Data Quality Meetup #6
Host: Gleb Mezhanskiy
Guests/Speakers: Maura Church, Chad Sanderson, Daniel Dicker, Benjamin Douglas, Oliver Laslett
Setting Sisyphus Free: Data Discoverability in a Scaling Company
Patreon's journey of trying to scale data discoverability as the company has been growing rapidly while continuing to have a pretty small data science team.
Our mission is to fund the creative class, and we think about that as making it so that every creator in the world can make a living from their art directly from their fans via membership. And as a result, hopefully, Creatives can make money and not have to do as many brand deals or rely as much on advertising or streaming revenue, which definitely doesn’t give as much money directly to creators.
About Data Science at Patreon
The data we're working with are payments data, as well as you know, General Mobile App Data, like conversion rates and traffic, and then lots of content, data, images, posts, videos, audio, tons of user-generated content from creators and their fans. The entire organization has 300 people across the globe and 11 data science people supporting that; we have a full-stack data science team. So everything from analytics to data science to machine learning, machine learning engineering, Ops, and BI. And for about two years, we've been pretty focused on scaling data discoverability.
Like Sisyphus, data teams often answer the same basic questions over and over again.

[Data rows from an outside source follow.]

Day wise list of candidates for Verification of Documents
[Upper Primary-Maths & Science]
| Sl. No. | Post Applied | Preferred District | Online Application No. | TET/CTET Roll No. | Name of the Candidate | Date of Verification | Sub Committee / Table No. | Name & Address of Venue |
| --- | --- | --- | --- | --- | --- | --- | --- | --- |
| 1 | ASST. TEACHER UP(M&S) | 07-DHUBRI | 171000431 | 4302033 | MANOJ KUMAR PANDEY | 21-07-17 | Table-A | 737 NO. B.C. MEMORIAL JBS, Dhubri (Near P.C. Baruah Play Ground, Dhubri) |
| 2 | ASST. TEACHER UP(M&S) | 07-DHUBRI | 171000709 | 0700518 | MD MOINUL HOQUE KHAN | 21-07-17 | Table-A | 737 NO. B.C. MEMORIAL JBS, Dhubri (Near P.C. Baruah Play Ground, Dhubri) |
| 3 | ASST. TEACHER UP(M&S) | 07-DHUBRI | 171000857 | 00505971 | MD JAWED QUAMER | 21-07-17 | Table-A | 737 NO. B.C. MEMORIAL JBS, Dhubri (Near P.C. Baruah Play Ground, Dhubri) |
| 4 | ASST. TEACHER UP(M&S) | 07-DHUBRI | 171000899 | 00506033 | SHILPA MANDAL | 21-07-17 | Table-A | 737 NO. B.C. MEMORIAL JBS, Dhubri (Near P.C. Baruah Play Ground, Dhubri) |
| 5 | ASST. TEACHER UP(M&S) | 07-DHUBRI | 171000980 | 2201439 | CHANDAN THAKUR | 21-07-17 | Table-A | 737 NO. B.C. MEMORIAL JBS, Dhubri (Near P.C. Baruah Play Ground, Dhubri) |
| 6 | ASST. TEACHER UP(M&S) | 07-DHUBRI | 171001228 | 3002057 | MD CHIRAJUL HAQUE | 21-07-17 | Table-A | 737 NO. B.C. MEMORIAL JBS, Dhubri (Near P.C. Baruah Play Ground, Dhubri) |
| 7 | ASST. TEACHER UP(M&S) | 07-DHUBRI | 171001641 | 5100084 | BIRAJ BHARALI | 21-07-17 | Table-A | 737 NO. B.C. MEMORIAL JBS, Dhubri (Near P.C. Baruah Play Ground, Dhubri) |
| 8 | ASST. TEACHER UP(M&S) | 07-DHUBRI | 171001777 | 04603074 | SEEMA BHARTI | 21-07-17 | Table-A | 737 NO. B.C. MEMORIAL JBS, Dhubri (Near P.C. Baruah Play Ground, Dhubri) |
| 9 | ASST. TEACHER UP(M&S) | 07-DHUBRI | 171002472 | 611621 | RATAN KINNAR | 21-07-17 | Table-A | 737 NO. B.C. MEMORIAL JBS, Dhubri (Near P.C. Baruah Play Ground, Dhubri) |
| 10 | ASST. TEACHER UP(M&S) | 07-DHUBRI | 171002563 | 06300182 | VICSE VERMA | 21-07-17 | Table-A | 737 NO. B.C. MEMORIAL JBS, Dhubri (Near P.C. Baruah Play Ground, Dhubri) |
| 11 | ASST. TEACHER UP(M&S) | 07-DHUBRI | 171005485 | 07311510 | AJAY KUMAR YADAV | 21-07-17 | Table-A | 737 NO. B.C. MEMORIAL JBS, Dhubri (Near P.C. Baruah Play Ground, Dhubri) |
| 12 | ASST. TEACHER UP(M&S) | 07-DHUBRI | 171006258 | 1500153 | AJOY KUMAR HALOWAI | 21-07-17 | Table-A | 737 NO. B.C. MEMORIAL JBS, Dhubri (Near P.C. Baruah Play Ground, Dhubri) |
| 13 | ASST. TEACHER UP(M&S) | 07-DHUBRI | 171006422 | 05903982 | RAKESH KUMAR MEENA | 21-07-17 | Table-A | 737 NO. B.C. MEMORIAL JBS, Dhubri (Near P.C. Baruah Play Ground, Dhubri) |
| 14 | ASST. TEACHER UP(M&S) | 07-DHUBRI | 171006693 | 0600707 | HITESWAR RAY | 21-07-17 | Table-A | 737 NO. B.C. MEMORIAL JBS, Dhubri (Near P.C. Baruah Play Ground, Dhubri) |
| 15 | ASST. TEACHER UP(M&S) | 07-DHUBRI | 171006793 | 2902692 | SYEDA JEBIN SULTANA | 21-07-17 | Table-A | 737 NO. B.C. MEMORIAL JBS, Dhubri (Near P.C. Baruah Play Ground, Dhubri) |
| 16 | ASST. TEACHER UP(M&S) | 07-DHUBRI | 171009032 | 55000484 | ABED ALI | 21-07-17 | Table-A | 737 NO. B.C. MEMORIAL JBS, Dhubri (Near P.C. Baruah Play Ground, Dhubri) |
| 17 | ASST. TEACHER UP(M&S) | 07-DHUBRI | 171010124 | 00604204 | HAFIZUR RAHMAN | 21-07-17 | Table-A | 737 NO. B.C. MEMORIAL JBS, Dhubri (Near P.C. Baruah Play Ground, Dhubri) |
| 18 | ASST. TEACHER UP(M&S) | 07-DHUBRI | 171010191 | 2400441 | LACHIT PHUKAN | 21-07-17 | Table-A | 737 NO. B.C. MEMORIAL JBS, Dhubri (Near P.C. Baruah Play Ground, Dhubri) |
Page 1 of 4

The work of the data science team often feels like being Sisyphus: The data team, usually small, is overwhelmed by a steady flow of minute questions from the larger organization. The volume of these requests feels as large as Sisyphus’ boulder, and just like Sisyphus, once all questions are addressed, it all starts again with seemingly similar and mundane questions.
This is not about self-serve, which is a whole other complex issue.
This is about the challenge where you have many data assets, dashboards, analyses, insights, models, and you want your company to find and understand them and use them to make decisions.
The way this felt for the data scientists was like being too reactive or not getting done any of the work planned for the day because of time spent helping to answer data questions. Or they wished they could work on bigger analytical projects, on rigorous, methodologically challenging analyses.
So here's the approach I've taken and the work we've done at Patreon:
- Start measuring. We do this quantitatively in our retrospectives every two weeks.
- Don’t just point people to the dashboard. Instead, try to push them to a behavior where they are going into the space where they can find that for themselves.
- Build thoughtfully, reference frequently. We collated the most important resources and questions across the business into a Paper Doc and organized them by theme. Instead of adopting a discovery tool and throwing all users in there, we found it user-friendlier to use a UI they're already familiar with, whether it's Google Docs or Paper Doc or some sort of Slack FAQ. This has been very successful; hundreds of people across the company use this every week.
A basic Paper Doc has proven effective in guiding users to the already existing dashboards they are looking for.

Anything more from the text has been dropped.